L’incidence de l’ordre diffère également selon la méthode de l’entrevue. Avec les sondages téléphoniques ou les entrevues en personne, où les questions sont lues, il y a un « effet de nouveauté » qui amènent les répondants à choisir les dernières options qui leur sont présentées parce qu’elles sont plus récentes. À l’inverse, les présentations visuelles comme les cartons visuels ou les questionnaires envoyés par le poste peuvent avoir « un effet d’amorce » : les gens auront tendance à opter pour les premières options parce qu’ils seront plus susceptibles de réfléchir à celles-ci.
Les questions unilatérales ou les questions à choix forcé
Les questions unilatérales demandent aux gens d’être d’accord ou en désaccord avec une affirmation, de soutenir une position ou de s’y opposer, ou jusqu’à un certain point de formuler une opinion. Avec les questions à choix forcé, le sondeur soumet des options équilibrées, telles que : « voulez-vous que le gouvernement mette en place X politique ou devrait-il opter pour la politique Y? »

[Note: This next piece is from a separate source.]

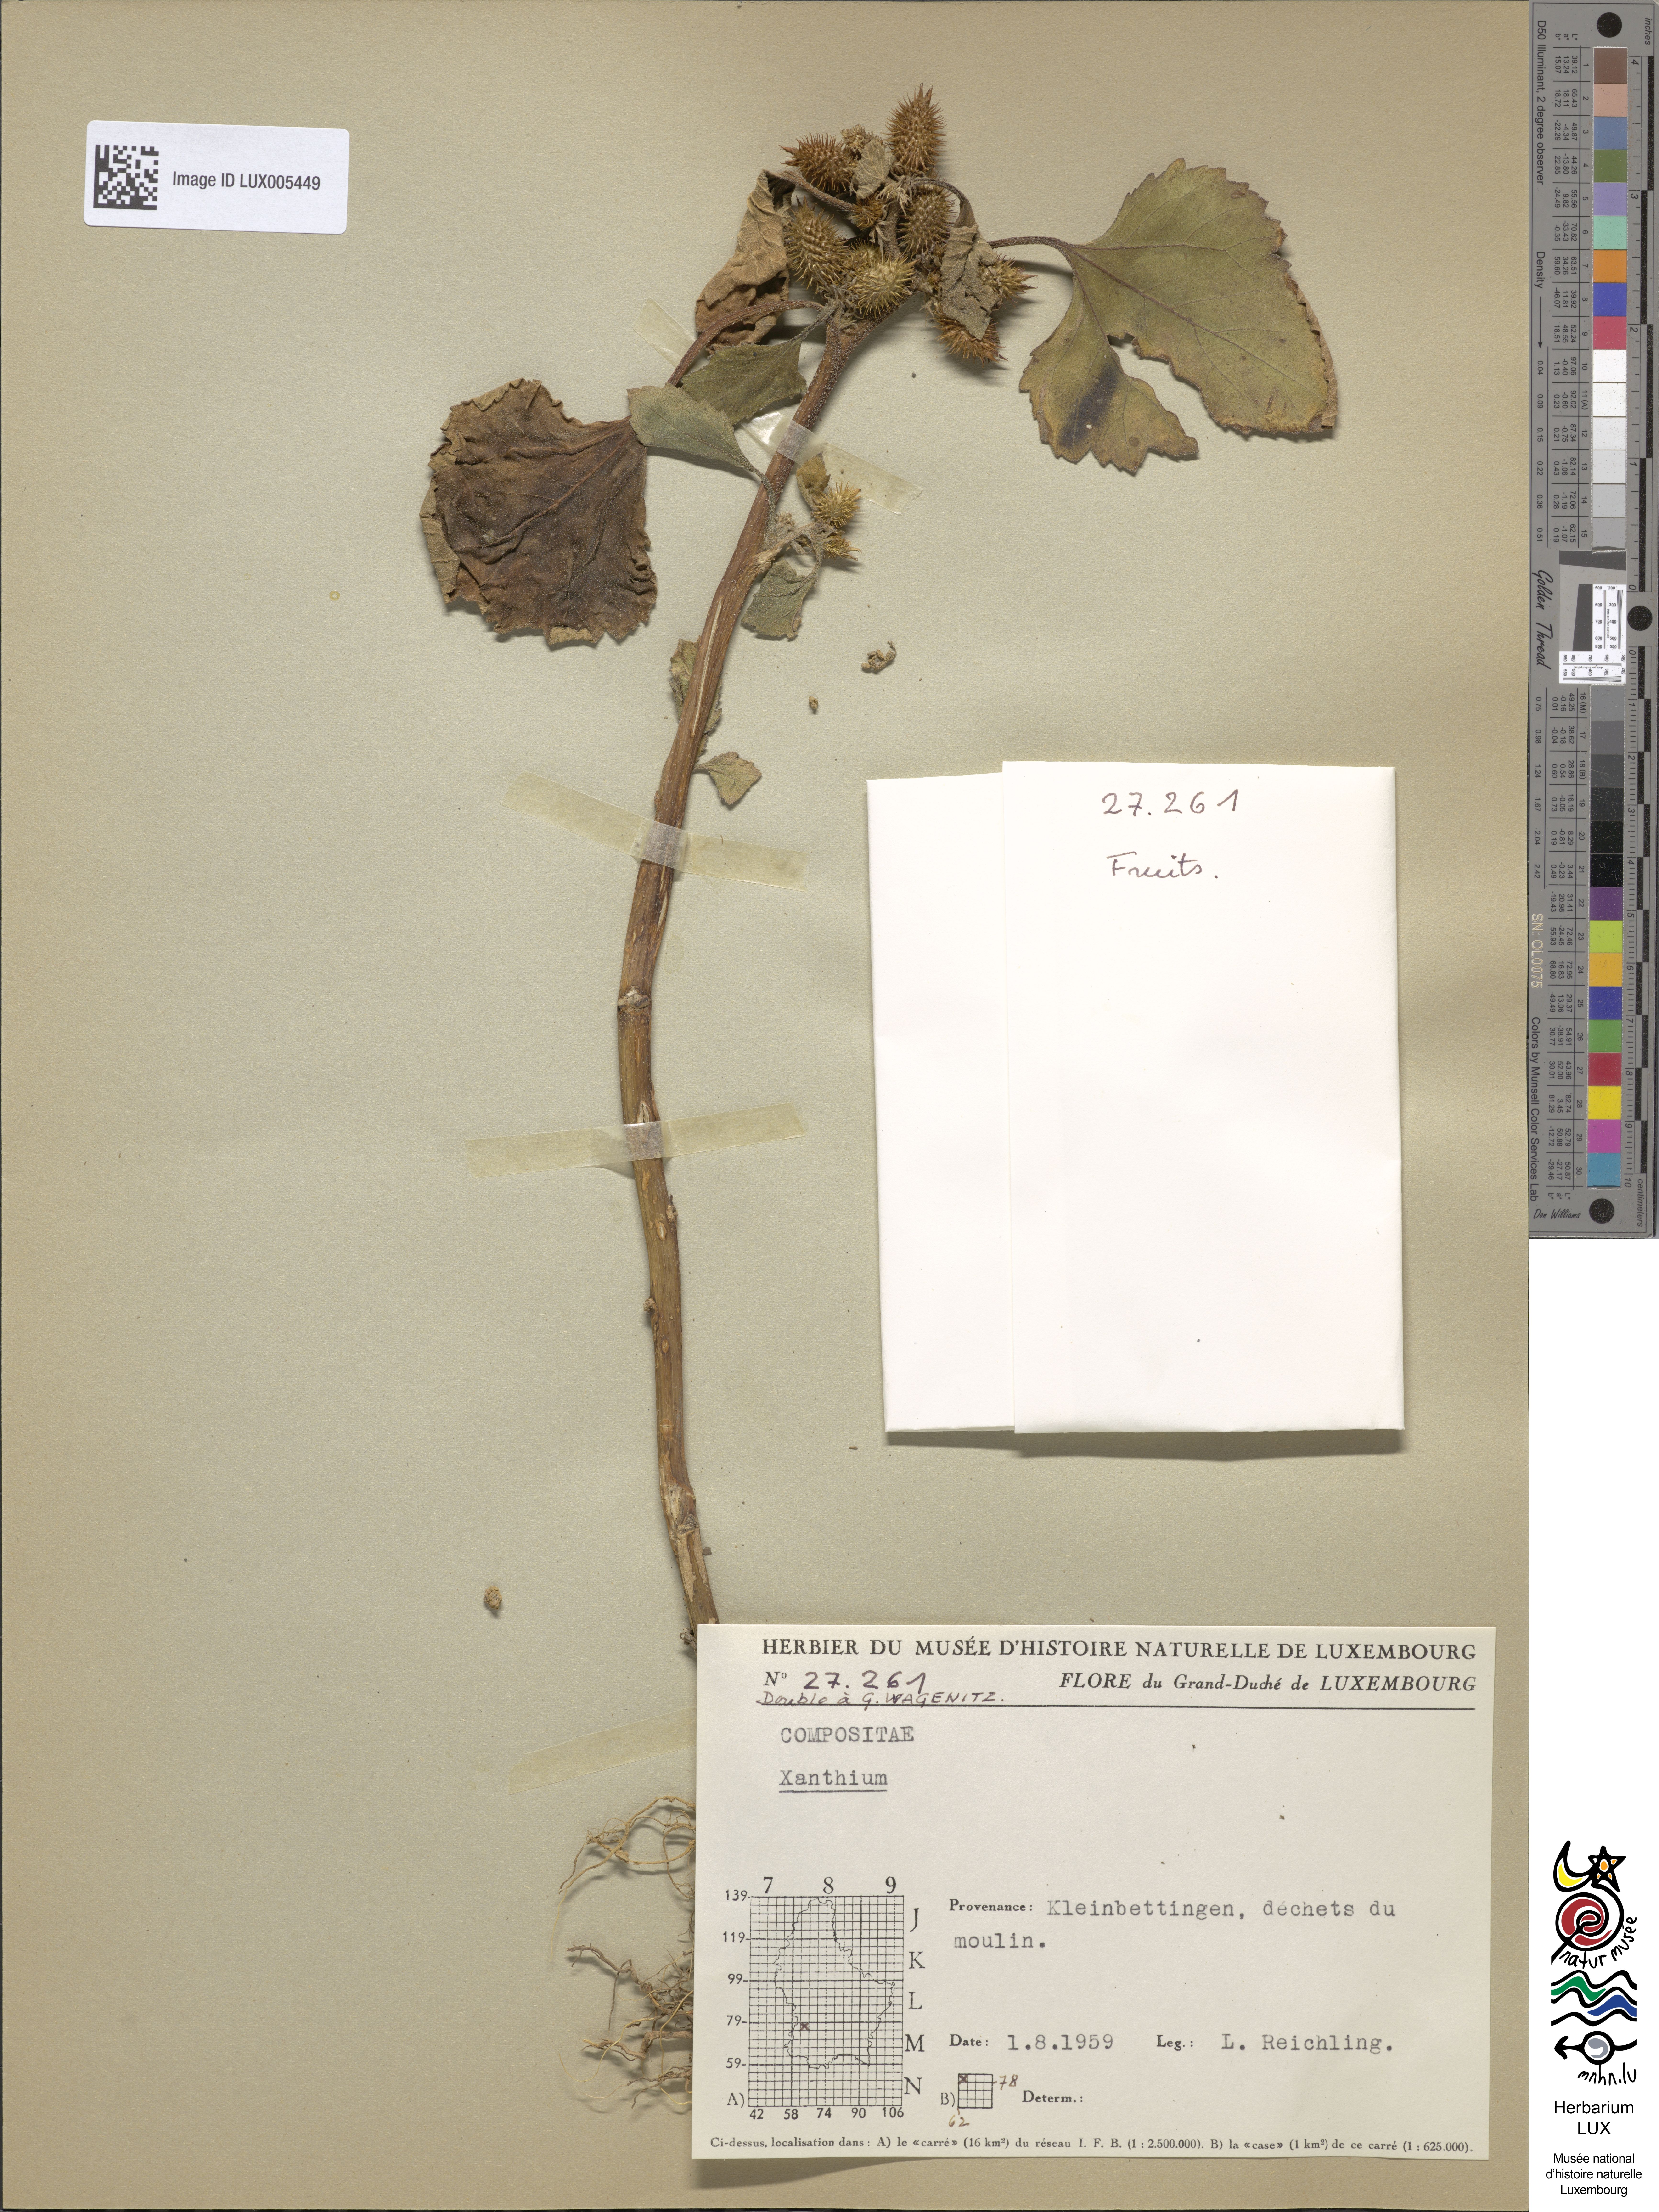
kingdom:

L’ensemble des réponses « être d’accord » ou « être en désaccord » a tendance à influencer les résultats en faveur des réponses « être d’accord », surtout quand le niveau des connaissances est faible. En particulier, cela peut être le cas des répondants les moins instruits s’y connaissant peu en matière de politique. Lorsque les gens ont peu réfléchi à un sujet, il est très peu probable qu’ils élaboreront des arguments en opposition à des affirmations unilatérales et ils seront plus disposés à acquiescer.
La solution usuelle est d’offrir aux personnes interrogées une deuxième ou même une troisième option qui ait du tonus – un choix forcé. Ceci donnera un argument contraire aux répondants et, en général, cela permettra de réduire le nombre de personnes optant pour la première option proposée dans un format unilatéral, sans compter que cela fera évoluer la répartition des opinions. Ceci dit, le poids des arguments et des options que l’on présente aux gens est crucial, car tous ne sont pas aussi efficaces. Soumettre une deuxième option qui soit solide place également les chercheurs dans une position inconfortable, soit de façonner l’opinion publique en déterminant les options à inclure tout autant que leur substance.

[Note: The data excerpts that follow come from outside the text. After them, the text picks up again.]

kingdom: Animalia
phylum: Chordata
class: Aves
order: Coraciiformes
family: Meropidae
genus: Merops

Les questions à deux niveaux
S’il y a un piège usuel à éviter, c’est la question à deux niveaux. Dans ce cas, on propose une option et une solution. Une illustration serait : « approuvez-vous une augmentation des taxes pour en finir avec le déficit budgétaire? » Il pourrait s’avérer difficile de comprendre ce que les réponses des gens veulent vraiment dire.
Par exemple, un « oui » signifierait-t-il qu’ils approuvent une augmentation des taxes, qu’ils veulent se débarrasser du déficit ou les deux?
Une « question à un niveau et demi » contient les qualités qui amèneront les personnes interrogées à opter pour une solution précise.
Les mots clés
Un autre élément pourrait présenter des difficultés, soit la terminologie utilisée pour décrire l’objet ou le référent d’une proposition donnée. Le financement du gouvernement doit-il viser à s’occuper de la dépendance aux drogues ou de la réhabilitation dans le cas des personnes aux prises avec de tels problèmes, de l’assistance aux pauvres ou de bien être, de l’aide aux pauvres ou de l’amélioration de leurs conditions? Demande-t-on aux personnes interrogées d’approuver la politique du président ou la façon dont il s’occupe de sa politique?
Quels mots décrivent le véritable choix que l’on demande aux répondants de faire? Leur demande-t-on d’approuver, d’appuyer ou d’être en faveur de quelque chose, ou de l’évaluer sur une échelle comportant les éléments excellent, passablement bon, juste bien ou mauvais?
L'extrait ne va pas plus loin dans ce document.